*** Opening DATA TO USE ***

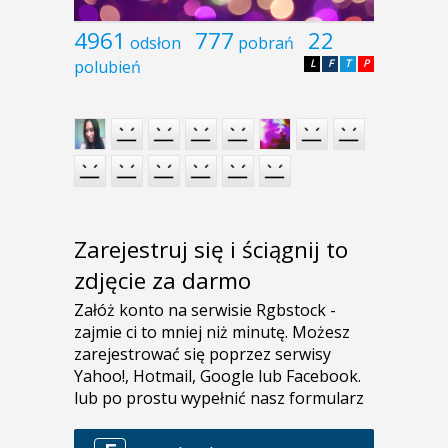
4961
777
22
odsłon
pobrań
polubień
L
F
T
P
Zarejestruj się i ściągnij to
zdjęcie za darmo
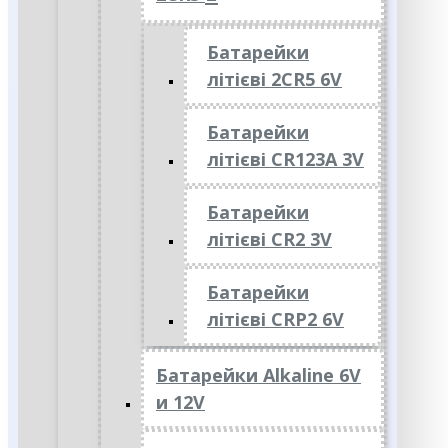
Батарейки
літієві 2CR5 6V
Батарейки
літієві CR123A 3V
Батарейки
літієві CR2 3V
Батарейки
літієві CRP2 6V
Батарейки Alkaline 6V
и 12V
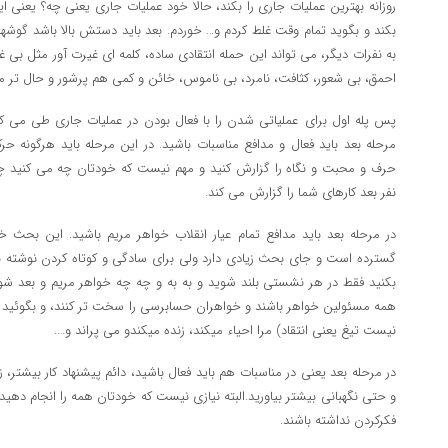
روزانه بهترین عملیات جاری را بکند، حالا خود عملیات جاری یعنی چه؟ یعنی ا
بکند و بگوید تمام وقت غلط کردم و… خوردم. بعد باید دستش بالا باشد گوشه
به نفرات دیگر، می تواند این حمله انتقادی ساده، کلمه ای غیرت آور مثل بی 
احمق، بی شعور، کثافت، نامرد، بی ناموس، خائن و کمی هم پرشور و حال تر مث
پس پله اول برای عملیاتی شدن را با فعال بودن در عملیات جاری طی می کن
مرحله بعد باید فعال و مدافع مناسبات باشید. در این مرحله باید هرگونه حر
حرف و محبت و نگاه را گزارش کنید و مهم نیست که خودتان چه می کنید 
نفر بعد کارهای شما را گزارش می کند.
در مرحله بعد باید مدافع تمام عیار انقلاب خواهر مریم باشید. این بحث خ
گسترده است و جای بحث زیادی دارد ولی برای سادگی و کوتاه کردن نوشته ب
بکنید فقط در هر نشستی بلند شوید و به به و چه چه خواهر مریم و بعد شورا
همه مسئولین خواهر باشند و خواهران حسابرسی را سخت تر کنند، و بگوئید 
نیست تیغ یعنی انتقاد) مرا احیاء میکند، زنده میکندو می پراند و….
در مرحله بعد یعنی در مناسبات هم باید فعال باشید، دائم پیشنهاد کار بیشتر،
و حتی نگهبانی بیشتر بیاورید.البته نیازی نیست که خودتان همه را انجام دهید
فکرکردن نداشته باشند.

*** Closing DATA TO USE ***
*** Opening DATA TO USE ***

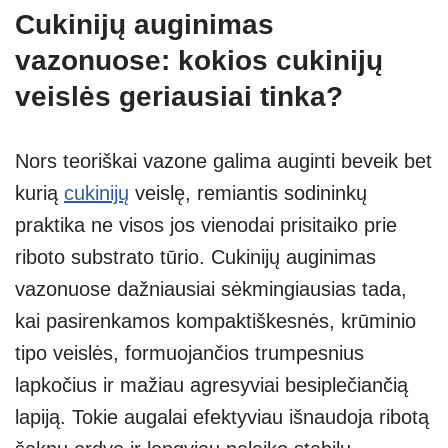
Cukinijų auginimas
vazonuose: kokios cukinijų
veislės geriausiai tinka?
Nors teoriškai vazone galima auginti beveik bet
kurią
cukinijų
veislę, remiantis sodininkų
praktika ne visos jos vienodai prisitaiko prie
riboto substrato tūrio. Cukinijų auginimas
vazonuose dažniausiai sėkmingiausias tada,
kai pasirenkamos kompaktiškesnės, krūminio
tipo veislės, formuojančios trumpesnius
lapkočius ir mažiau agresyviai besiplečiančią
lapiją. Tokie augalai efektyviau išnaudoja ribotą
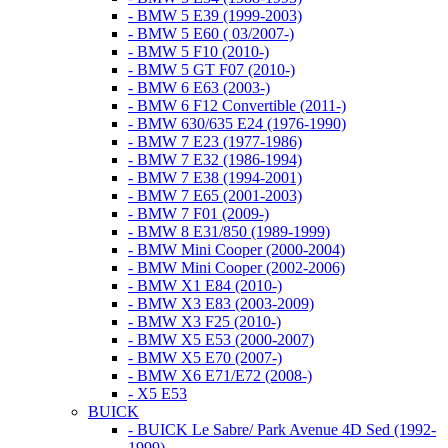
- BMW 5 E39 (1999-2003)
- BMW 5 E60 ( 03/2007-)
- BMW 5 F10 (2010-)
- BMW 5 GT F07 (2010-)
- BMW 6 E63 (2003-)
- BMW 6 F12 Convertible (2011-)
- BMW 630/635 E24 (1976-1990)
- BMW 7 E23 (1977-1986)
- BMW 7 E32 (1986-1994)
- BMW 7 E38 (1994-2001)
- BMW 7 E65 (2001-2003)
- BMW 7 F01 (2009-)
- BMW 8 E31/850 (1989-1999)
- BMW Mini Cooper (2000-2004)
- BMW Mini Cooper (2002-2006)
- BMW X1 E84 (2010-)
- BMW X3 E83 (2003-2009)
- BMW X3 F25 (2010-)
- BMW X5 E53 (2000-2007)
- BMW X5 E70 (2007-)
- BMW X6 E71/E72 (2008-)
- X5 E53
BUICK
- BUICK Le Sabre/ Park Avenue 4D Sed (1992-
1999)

*** Closing DATA TO USE ***

| WHAT TO DO |
Show every line of the data above that contains the string "مناسبات". Case counts when matching.

| WRITTEN SOLUTION |
مرحله بعد باید فعال و مدافع مناسبات باشید. در این مرحله باید هرگونه حر
در مرحله بعد یعنی در مناسبات هم باید فعال باشید، دائم پیشنهاد کار بیشتر،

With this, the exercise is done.